[INFORMATION Boundary: Start]
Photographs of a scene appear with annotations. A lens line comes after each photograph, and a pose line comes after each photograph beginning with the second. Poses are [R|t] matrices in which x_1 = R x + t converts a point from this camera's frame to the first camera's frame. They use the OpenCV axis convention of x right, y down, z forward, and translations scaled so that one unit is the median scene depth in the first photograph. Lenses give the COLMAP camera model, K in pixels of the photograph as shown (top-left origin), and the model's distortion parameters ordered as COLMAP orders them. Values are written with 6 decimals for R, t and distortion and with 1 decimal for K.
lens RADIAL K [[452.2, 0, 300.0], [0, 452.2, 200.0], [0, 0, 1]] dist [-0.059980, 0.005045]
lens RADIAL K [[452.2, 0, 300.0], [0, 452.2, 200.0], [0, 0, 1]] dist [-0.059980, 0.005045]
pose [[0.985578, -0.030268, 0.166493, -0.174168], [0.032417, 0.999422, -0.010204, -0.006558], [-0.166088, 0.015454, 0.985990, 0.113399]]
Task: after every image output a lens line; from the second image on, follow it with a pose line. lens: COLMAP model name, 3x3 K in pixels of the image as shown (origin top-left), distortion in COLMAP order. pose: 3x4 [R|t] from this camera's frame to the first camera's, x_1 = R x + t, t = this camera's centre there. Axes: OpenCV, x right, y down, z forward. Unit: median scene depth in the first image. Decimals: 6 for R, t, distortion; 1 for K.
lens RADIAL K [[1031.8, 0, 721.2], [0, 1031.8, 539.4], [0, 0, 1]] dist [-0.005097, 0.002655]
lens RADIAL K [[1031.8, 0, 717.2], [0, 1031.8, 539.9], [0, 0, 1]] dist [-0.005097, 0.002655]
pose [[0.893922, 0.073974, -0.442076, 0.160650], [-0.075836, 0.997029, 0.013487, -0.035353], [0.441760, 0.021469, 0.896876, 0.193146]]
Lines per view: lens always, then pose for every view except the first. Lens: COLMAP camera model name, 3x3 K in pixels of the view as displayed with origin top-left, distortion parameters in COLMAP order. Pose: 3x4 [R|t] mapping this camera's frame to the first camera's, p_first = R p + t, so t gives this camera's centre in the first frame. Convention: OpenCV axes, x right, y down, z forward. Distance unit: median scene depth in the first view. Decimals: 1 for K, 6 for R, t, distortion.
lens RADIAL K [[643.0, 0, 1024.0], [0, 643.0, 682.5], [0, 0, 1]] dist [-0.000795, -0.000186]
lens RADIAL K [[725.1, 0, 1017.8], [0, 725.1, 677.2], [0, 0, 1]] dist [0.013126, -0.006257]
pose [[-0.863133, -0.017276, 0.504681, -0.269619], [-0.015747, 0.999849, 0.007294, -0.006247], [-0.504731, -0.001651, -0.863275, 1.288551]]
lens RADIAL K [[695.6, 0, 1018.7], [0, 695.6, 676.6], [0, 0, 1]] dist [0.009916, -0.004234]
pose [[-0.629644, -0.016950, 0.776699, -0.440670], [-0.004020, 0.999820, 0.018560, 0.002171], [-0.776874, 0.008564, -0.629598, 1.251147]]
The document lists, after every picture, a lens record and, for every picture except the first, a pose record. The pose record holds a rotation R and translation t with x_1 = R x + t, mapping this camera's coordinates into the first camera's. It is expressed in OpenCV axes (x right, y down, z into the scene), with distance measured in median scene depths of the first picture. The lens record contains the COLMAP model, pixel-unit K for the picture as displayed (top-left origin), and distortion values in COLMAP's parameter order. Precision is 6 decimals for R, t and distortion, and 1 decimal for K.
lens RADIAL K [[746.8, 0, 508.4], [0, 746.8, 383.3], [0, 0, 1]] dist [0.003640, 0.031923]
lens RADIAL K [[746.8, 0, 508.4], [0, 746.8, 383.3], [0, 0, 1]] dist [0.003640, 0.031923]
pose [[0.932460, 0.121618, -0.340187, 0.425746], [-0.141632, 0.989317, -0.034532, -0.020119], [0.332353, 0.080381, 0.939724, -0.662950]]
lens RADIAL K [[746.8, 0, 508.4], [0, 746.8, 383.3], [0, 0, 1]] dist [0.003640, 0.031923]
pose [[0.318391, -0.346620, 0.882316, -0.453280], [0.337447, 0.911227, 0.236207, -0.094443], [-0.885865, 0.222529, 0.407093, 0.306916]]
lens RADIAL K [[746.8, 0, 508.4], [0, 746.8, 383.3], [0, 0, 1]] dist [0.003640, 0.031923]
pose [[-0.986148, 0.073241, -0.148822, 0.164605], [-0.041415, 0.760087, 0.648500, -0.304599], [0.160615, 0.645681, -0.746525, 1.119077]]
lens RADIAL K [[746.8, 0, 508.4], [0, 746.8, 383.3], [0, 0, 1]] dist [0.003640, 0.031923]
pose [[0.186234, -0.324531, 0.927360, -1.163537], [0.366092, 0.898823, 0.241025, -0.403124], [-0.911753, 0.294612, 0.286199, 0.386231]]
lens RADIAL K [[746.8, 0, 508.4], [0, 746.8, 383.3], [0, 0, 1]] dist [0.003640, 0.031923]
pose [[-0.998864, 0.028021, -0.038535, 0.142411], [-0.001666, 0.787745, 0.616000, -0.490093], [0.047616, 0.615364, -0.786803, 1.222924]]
[INFORMATION Boundary: End]
# DIRECTIONS FOR THIS TASK
The full set of entries should be copied out exactly as given.

# REPLY
Photographs of a scene appear with annotations. A lens line comes after each photograph, and a pose line comes after each photograph beginning with the second. Poses are [R|t] matrices in which x_1 = R x + t converts a point from this camera's frame to the first camera's frame. They use the OpenCV axis convention of x right, y down, z forward, and translations scaled so that one unit is the median scene depth in the first photograph. Lenses give the COLMAP camera model, K in pixels of the photograph as shown (top-left origin), and the model's distortion parameters ordered as COLMAP orders them. Values are written with 6 decimals for R, t and distortion and with 1 decimal for K.
lens RADIAL K [[452.2, 0, 300.0], [0, 452.2, 200.0], [0, 0, 1]] dist [-0.059980, 0.005045]
lens RADIAL K [[452.2, 0, 300.0], [0, 452.2, 200.0], [0, 0, 1]] dist [-0.059980, 0.005045]
pose [[0.985578, -0.030268, 0.166493, -0.174168], [0.032417, 0.999422, -0.010204, -0.006558], [-0.166088, 0.015454, 0.985990, 0.113399]]
Task: after every image output a lens line; from the second image on, follow it with a pose line. lens: COLMAP model name, 3x3 K in pixels of the image as shown (origin top-left), distortion in COLMAP order. pose: 3x4 [R|t] from this camera's frame to the first camera's, x_1 = R x + t, t = this camera's centre there. Axes: OpenCV, x right, y down, z forward. Unit: median scene depth in the first image. Decimals: 6 for R, t, distortion; 1 for K.
lens RADIAL K [[1031.8, 0, 721.2], [0, 1031.8, 539.4], [0, 0, 1]] dist [-0.005097, 0.002655]
lens RADIAL K [[1031.8, 0, 717.2], [0, 1031.8, 539.9], [0, 0, 1]] dist [-0.005097, 0.002655]
pose [[0.893922, 0.073974, -0.442076, 0.160650], [-0.075836, 0.997029, 0.013487, -0.035353], [0.441760, 0.021469, 0.896876, 0.193146]]
Lines per view: lens always, then pose for every view except the first. Lens: COLMAP camera model name, 3x3 K in pixels of the view as displayed with origin top-left, distortion parameters in COLMAP order. Pose: 3x4 [R|t] mapping this camera's frame to the first camera's, p_first = R p + t, so t gives this camera's centre in the first frame. Convention: OpenCV axes, x right, y down, z forward. Distance unit: median scene depth in the first view. Decimals: 1 for K, 6 for R, t, distortion.
lens RADIAL K [[643.0, 0, 1024.0], [0, 643.0, 682.5], [0, 0, 1]] dist [-0.000795, -0.000186]
lens RADIAL K [[725.1, 0, 1017.8], [0, 725.1, 677.2], [0, 0, 1]] dist [0.013126, -0.006257]
pose [[-0.863133, -0.017276, 0.504681, -0.269619], [-0.015747, 0.999849, 0.007294, -0.006247], [-0.504731, -0.001651, -0.863275, 1.288551]]
lens RADIAL K [[695.6, 0, 1018.7], [0, 695.6, 676.6], [0, 0, 1]] dist [0.009916, -0.004234]
pose [[-0.629644, -0.016950, 0.776699, -0.440670], [-0.004020, 0.999820, 0.018560, 0.002171], [-0.776874, 0.008564, -0.629598, 1.251147]]
The document lists, after every picture, a lens record and, for every picture except the first, a pose record. The pose record holds a rotation R and translation t with x_1 = R x + t, mapping this camera's coordinates into the first camera's. It is expressed in OpenCV axes (x right, y down, z into the scene), with distance measured in median scene depths of the first picture. The lens record contains the COLMAP model, pixel-unit K for the picture as displayed (top-left origin), and distortion values in COLMAP's parameter order. Precision is 6 decimals for R, t and distortion, and 1 decimal for K.
lens RADIAL K [[746.8, 0, 508.4], [0, 746.8, 383.3], [0, 0, 1]] dist [0.003640, 0.031923]
lens RADIAL K [[746.8, 0, 508.4], [0, 746.8, 383.3], [0, 0, 1]] dist [0.003640, 0.031923]
pose [[0.932460, 0.121618, -0.340187, 0.425746], [-0.141632, 0.989317, -0.034532, -0.020119], [0.332353, 0.080381, 0.939724, -0.662950]]
lens RADIAL K [[746.8, 0, 508.4], [0, 746.8, 383.3], [0, 0, 1]] dist [0.003640, 0.031923]
pose [[0.318391, -0.346620, 0.882316, -0.453280], [0.337447, 0.911227, 0.236207, -0.094443], [-0.885865, 0.222529, 0.407093, 0.306916]]
lens RADIAL K [[746.8, 0, 508.4], [0, 746.8, 383.3], [0, 0, 1]] dist [0.003640, 0.031923]
pose [[-0.986148, 0.073241, -0.148822, 0.164605], [-0.041415, 0.760087, 0.648500, -0.304599], [0.160615, 0.645681, -0.746525, 1.119077]]
lens RADIAL K [[746.8, 0, 508.4], [0, 746.8, 383.3], [0, 0, 1]] dist [0.003640, 0.031923]
pose [[0.186234, -0.324531, 0.927360, -1.163537], [0.366092, 0.898823, 0.241025, -0.403124], [-0.911753, 0.294612, 0.286199, 0.386231]]
lens RADIAL K [[746.8, 0, 508.4], [0, 746.8, 383.3], [0, 0, 1]] dist [0.003640, 0.031923]
pose [[-0.998864, 0.028021, -0.038535, 0.142411], [-0.001666, 0.787745, 0.616000, -0.490093], [0.047616, 0.615364, -0.786803, 1.222924]]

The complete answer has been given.